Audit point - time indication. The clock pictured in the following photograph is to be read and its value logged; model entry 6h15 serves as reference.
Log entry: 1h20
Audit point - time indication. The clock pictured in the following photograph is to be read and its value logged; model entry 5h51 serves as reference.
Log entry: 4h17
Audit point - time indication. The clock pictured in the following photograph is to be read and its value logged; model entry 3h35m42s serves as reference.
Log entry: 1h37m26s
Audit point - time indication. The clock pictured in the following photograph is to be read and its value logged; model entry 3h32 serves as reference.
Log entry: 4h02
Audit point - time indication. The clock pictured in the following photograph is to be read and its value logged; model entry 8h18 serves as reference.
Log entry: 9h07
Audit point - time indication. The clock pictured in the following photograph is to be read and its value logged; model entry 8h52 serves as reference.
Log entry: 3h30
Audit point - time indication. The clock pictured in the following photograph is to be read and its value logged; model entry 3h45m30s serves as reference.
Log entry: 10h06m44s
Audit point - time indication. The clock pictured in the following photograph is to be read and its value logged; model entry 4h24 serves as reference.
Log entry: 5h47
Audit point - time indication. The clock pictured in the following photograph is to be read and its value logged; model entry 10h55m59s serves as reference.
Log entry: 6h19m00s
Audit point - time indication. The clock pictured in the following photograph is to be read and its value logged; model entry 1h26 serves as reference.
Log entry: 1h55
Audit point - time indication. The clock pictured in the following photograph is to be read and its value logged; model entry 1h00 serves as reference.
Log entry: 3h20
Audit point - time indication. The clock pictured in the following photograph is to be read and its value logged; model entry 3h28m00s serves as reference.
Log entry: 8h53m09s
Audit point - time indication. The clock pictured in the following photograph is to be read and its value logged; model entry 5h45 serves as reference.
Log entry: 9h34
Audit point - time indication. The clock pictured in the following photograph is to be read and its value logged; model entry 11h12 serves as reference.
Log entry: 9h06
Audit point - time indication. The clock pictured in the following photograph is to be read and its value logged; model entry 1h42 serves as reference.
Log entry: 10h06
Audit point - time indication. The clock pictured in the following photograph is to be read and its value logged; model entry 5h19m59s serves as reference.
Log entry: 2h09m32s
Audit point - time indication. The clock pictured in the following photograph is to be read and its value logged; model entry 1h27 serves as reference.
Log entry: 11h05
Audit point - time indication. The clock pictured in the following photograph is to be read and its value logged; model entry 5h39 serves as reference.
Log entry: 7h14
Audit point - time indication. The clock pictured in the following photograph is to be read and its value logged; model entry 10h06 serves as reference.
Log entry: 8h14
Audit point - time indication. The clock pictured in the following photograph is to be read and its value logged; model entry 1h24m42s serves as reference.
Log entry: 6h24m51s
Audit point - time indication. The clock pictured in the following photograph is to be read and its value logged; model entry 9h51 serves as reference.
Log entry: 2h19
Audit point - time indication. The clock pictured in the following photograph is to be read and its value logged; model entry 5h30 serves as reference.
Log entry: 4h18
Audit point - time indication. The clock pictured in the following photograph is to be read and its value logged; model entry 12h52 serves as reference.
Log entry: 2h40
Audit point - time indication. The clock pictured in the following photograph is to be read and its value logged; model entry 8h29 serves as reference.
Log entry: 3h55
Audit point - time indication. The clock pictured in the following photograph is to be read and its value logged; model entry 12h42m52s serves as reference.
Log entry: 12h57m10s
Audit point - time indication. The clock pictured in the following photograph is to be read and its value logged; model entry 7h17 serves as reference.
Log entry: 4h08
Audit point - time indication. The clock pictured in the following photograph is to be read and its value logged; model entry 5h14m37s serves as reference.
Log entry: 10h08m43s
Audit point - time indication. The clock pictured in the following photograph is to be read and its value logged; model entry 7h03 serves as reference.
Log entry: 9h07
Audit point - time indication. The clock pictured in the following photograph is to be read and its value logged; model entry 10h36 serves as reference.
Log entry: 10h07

┄┄┄┄┄┄┄┄┄┄

**TASK GOAL**
Repeat all of the entries above, swapping "Audit point" for "Inspection step" wherever it occurs and leaving every other word unchanged.

**SOLUTION**
Inspection step - time indication. The clock pictured in the following photograph is to be read and its value logged; model entry 6h15 serves as reference.
Log entry: 1h20
Inspection step - time indication. The clock pictured in the following photograph is to be read and its value logged; model entry 5h51 serves as reference.
Log entry: 4h17
Inspection step - time indication. The clock pictured in the following photograph is to be read and its value logged; model entry 3h35m42s serves as reference.
Log entry: 1h37m26s
Inspection step - time indication. The clock pictured in the following photograph is to be read and its value logged; model entry 3h32 serves as reference.
Log entry: 4h02
Inspection step - time indication. The clock pictured in the following photograph is to be read and its value logged; model entry 8h18 serves as reference.
Log entry: 9h07
Inspection step - time indication. The clock pictured in the following photograph is to be read and its value logged; model entry 8h52 serves as reference.
Log entry: 3h30
Inspection step - time indication. The clock pictured in the following photograph is to be read and its value logged; model entry 3h45m30s serves as reference.
Log entry: 10h06m44s
Inspection step - time indication. The clock pictured in the following photograph is to be read and its value logged; model entry 4h24 serves as reference.
Log entry: 5h47
Inspection step - time indication. The clock pictured in the following photograph is to be read and its value logged; model entry 10h55m59s serves as reference.
Log entry: 6h19m00s
Inspection step - time indication. The clock pictured in the following photograph is to be read and its value logged; model entry 1h26 serves as reference.
Log entry: 1h55
Inspection step - time indication. The clock pictured in the following photograph is to be read and its value logged; model entry 1h00 serves as reference.
Log entry: 3h20
Inspection step - time indication. The clock pictured in the following photograph is to be read and its value logged; model entry 3h28m00s serves as reference.
Log entry: 8h53m09s
Inspection step - time indication. The clock pictured in the following photograph is to be read and its value logged; model entry 5h45 serves as reference.
Log entry: 9h34
Inspection step - time indication. The clock pictured in the following photograph is to be read and its value logged; model entry 11h12 serves as reference.
Log entry: 9h06
Inspection step - time indication. The clock pictured in the following photograph is to be read and its value logged; model entry 1h42 serves as reference.
Log entry: 10h06
Inspection step - time indication. The clock pictured in the following photograph is to be read and its value logged; model entry 5h19m59s serves as reference.
Log entry: 2h09m32s
Inspection step - time indication. The clock pictured in the following photograph is to be read and its value logged; model entry 1h27 serves as reference.
Log entry: 11h05
Inspection step - time indication. The clock pictured in the following photograph is to be read and its value logged; model entry 5h39 serves as reference.
Log entry: 7h14
Inspection step - time indication. The clock pictured in the following photograph is to be read and its value logged; model entry 10h06 serves as reference.
Log entry: 8h14
Inspection step - time indication. The clock pictured in the following photograph is to be read and its value logged; model entry 1h24m42s serves as reference.
Log entry: 6h24m51s
Inspection step - time indication. The clock pictured in the following photograph is to be read and its value logged; model entry 9h51 serves as reference.
Log entry: 2h19
Inspection step - time indication. The clock pictured in the following photograph is to be read and its value logged; model entry 5h30 serves as reference.
Log entry: 4h18
Inspection step - time indication. The clock pictured in the following photograph is to be read and its value logged; model entry 12h52 serves as reference.
Log entry: 2h40
Inspection step - time indication. The clock pictured in the following photograph is to be read and its value logged; model entry 8h29 serves as reference.
Log entry: 3h55
Inspection step - time indication. The clock pictured in the following photograph is to be read and its value logged; model entry 12h42m52s serves as reference.
Log entry: 12h57m10s
Inspection step - time indication. The clock pictured in the following photograph is to be read and its value logged; model entry 7h17 serves as reference.
Log entry: 4h08
Inspection step - time indication. The clock pictured in the following photograph is to be read and its value logged; model entry 5h14m37s serves as reference.
Log entry: 10h08m43s
Inspection step - time indication. The clock pictured in the following photograph is to be read and its value logged; model entry 7h03 serves as reference.
Log entry: 9h07
Inspection step - time indication. The clock pictured in the following photograph is to be read and its value logged; model entry 10h36 serves as reference.
Log entry: 10h07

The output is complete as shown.